The x-coordinate of any point on this circle is the cosine of the angle, while the y-coordinate is the sine of the angle. This simple representation allows us to understand how these trigonometric functions relate to real numbers and angles.

• The circle’s circumference represents an angle in radians, making it easier to work with. For example, the rightmost point on this circle, corresponding to angle 0 radians, is (1,0).
• If you move counter-clockwise around the circle, each quarter (or 90°) splits the circle into four parts: first quadrant (0 to π/2), second quadrant (π/2 to π), third quadrant (π to 3π/2), and fourth quadrant (3π/2 to 2π).

The unit circle isn’t just a magic circle filled with numbers. It's a visualization that connects angles with coordinates, allowing us to look at and quickly remember the trigonometric values of common angles like π/3, π/4, and π/6.

Sum and difference identities are formulas that allow us to find the sine, cosine, and tangent of the sum or difference of two angles. These identities are vital because they extend our ability to compute angles beyond those directly on the unit circle using known angles.

Specifically, with sum and difference identities, we can break complex angles down into parts—simpler angles that we know the values for. Here are the identities one might use:

• For sine: \(\sin(A \pm B) = \sin(A)\cos(B) \pm \cos(A)\sin(B)\)
• For cosine:\(\cos(A \pm B) = \cos(A)\cos(B) \mp \sin(A)\sin(B)\)
• For tangent:\(\tan(A \pm B) = \frac{\tan(A) \pm \tan(B)}{1 \mp \tan(A)\tan(B)}\)

These formulas give us the exact values for angles like \(-\frac{13\pi}{12}\) by expressing them as the difference of two known angles, such as \(-\frac{\pi}{3}\) and \(-\frac{3\pi}{4}\), as demonstrated in the given problem.The understanding and application of these identities allow us to find precise trigonometric values without a calculator, using only the known values at familiar angles.

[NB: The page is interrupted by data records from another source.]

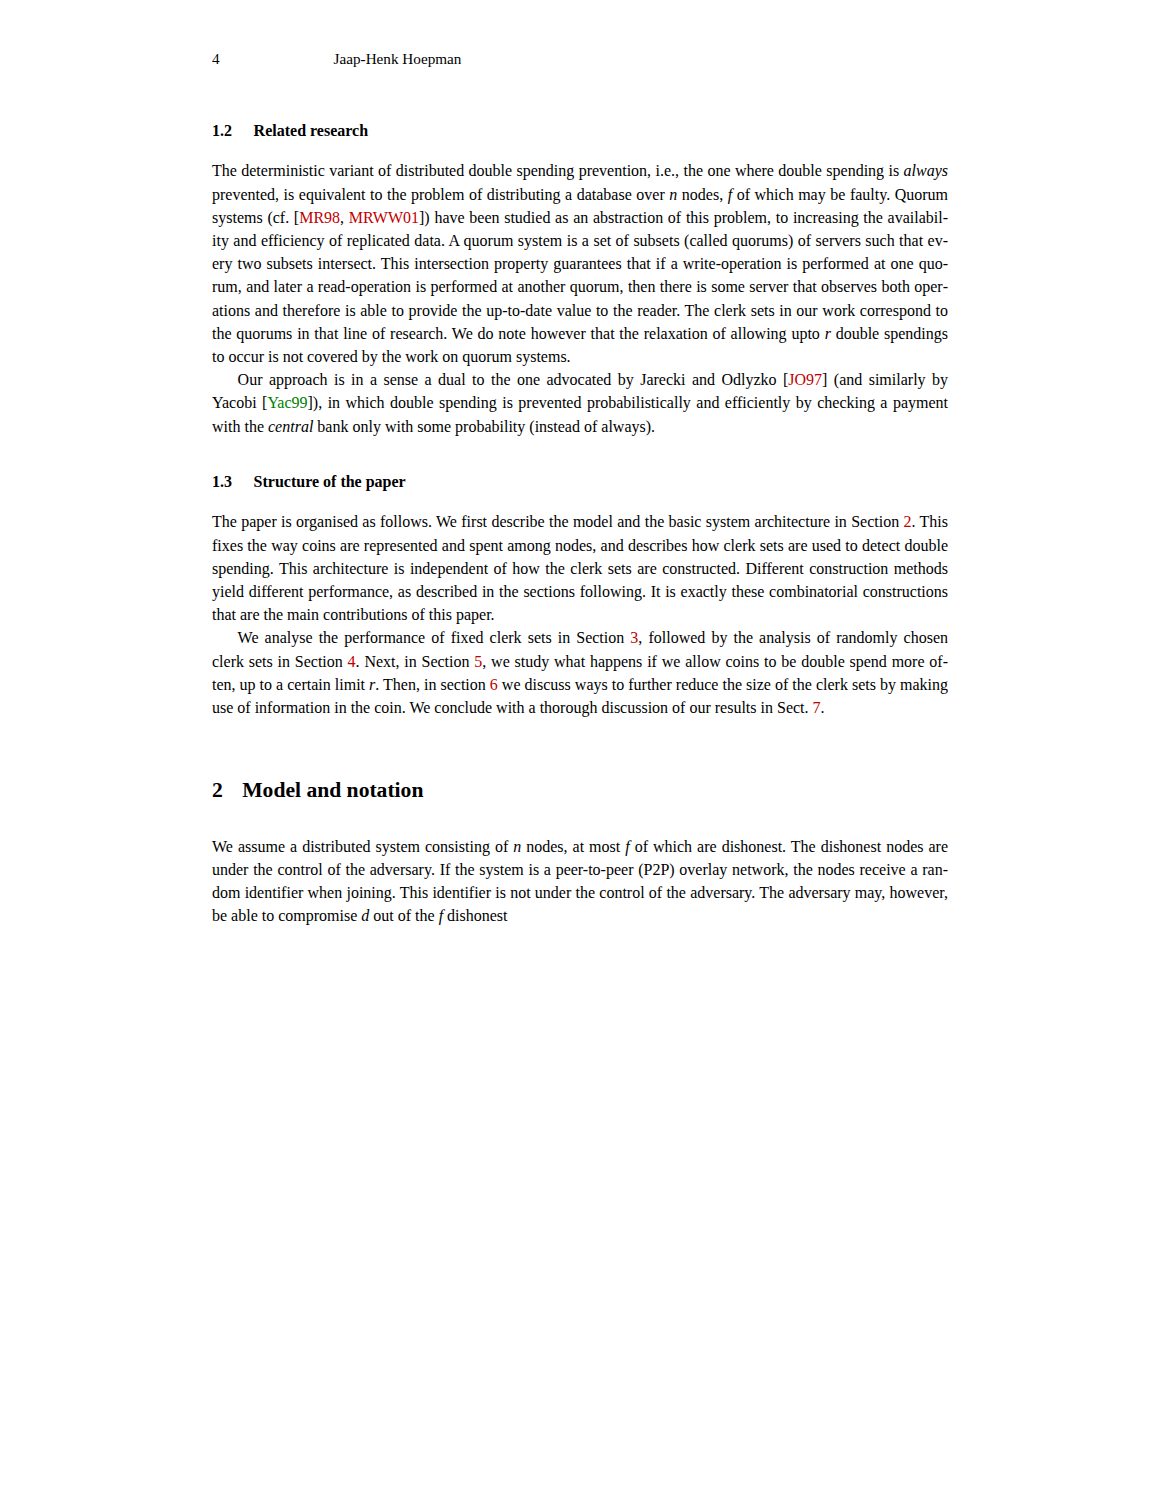4 Jaap-Henk Hoepman
1.2 Related research
The deterministic variant of distributed double spending prevention, i.e., the one where double spending is always prevented, is equivalent to the problem of distributing a database over n nodes, f of which may be faulty. Quorum systems (cf. [MR98, MRWW01]) have been studied as an abstraction of this problem, to increasing the availability and efficiency of replicated data. A quorum system is a set of subsets (called quorums) of servers such that every two subsets intersect. This intersection property guarantees that if a write-operation is performed at one quorum, and later a read-operation is performed at another quorum, then there is some server that observes both operations and therefore is able to provide the up-to-date value to the reader. The clerk sets in our work correspond to the quorums in that line of research. We do note however that the relaxation of allowing upto r double spendings to occur is not covered by the work on quorum systems.
Our approach is in a sense a dual to the one advocated by Jarecki and Odlyzko [JO97] (and similarly by Yacobi [Yac99]), in which double spending is prevented probabilistically and efficiently by checking a payment with the central bank only with some probability (instead of always).
1.3 Structure of the paper
The paper is organised as follows. We first describe the model and the basic system architecture in Section 2. This fixes the way coins are represented and spent among nodes, and describes how clerk sets are used to detect double spending. This architecture is independent of how the clerk sets are constructed. Different construction methods yield different performance, as described in the sections following. It is exactly these combinatorial constructions that are the main contributions of this paper.
We analyse the performance of fixed clerk sets in Section 3, followed by the analysis of randomly chosen clerk sets in Section 4. Next, in Section 5, we study what happens if we allow coins to be double spend more often, up to a certain limit r. Then, in section 6 we discuss ways to further reduce the size of the clerk sets by making use of information in the coin. We conclude with a thorough discussion of our results in Sect. 7.
2 Model and notation
We assume a distributed system consisting of n nodes, at most f of which are dishonest. The dishonest nodes are under the control of the adversary. If the system is a peer-to-peer (P2P) overlay network, the nodes receive a random identifier when joining. This identifier is not under the control of the adversary. The adversary may, however, be able to compromise d out of the f dishonest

Knowing the exact values of sine, cosine, and tangent for standard angles is crucial for solving trigonometric problems effectively. The values are consistent and can be determined using the unit circle or through memorization of common angle values.

Consider angles like \(0, \pi/6, \pi/4, \pi/3, \text{ and } \pi/2\), whose trigonometric values we often learn through patterns and relationships within the unit circle.

• For example, at \(\pi/4\) (or 45°), both sine and cosine equal \(\frac{\sqrt{2}}{2}\).
• Many of these values form symmetrical patterns, like how the sine of \(\pi/3\) (or 60°) equals the cosine of \(\pi/6\) (or 30°).

By memorizing these patterns, we can easily plug known values into sum and difference identities to calculate the exact values for more complex angles.

In our exercise, by splitting \(-\frac{13\pi}{12}\) into parts and using these precise values — \(\sin\left(-\frac{\pi}{3}\right), \cos\left(-\frac{3\pi}{4}\right)\), etc. — one can determine the exact values of sine, cosine, and tangent at the original angle.